Wider View of Clean Air for the District 

There needs to be joined up thinking here.  To have this consultation about air quality at the local city and district level, and a Government launching its 25 Year Environment Plan, promising greater protection to National Parks and both designated and undesignated habitats, is well and good, BUT to have that same Government dictating housing targets to the District and Park where more strategic planning should abide to achieve the Park’s Statutory aims, is senseless and inconsistent.

NFDC plans for housing targets set to 10,500 homes in the next ten years, including the Fawley Development proposed to provide 1500 homes (within NFDC and the National Park) at the bottom of the A326, as well as the ongoing developments at the ports at Eling, Marchwood Military, and the ABP proposal for a deepwater container port at Dibden Bay, all of which the NFDC local plan welcomes with no quibbles for impacts.

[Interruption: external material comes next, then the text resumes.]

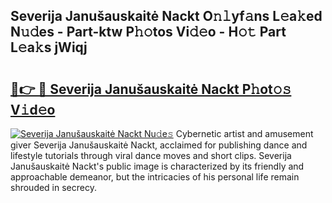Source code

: ## Severija Janušauskaitė Nackt O𝚗𝚕yf𝚊ns L𝚎a𝚔ed N𝚞𝚍es - Part-ktw P𝚑𝚘tos Vi𝚍𝚎o - H𝚘𝚝 Part L𝚎a𝚔s jWiqj

# <h2><a href="http://kf1w33s.oniu.top/?m=Severija+Janu%c5%a1auskait%c4%97+Nackt">🔗👉 🔴 Severija Janušauskaitė Nackt P𝚑ot𝚘𝚜 V𝚒d𝚎o</a></h2>

[![Severija Janušauskaitė Nackt Nu𝚍e𝚜](https://i.imgur.com/0qMVB7G.gif)](http://kf1w33s.oniu.top/?m=Severija+Janu%c5%a1auskait%c4%97+Nackt)
Cybernetic artist and amusement giver Severija Janušauskaitė Nackt, acclaimed for publishing dance and lifestyle tutorials through viral dance moves and short clips. Severija Janušauskaitė Nackt's public image is characterized by its friendly and approachable demeanor, but the intricacies of his personal life remain shrouded in secrecy.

10,500 new homes will produce a minimum of 13,650 more cars in the district, each making daily journeys.  The growth and establishment of a new port will have a significant impact on HGV movements.  All of this severely compromising the A326, with knock ons to the A35 and other local trunk roads. The additional traffic on the already congested A326 would lead to demand for extending dual carriage way for much of its length, however, as NFDC have allowed a hard edge of development against the road from Marchwood to Blackfield, the only room for widening would encroach onto the Crown Lands and the New Forest SSSI which should be unacceptable.

NFDC should not duck their responsibilities for clean air by limiting, as this consultation does, their part in it to merely improving the stretch from Rushington to Redbridge.  Their responsibility and remit is wider, and they should ensure their plans do not damage or undo any strides made in the narrow tranche of congestion charge consideration within this initiative.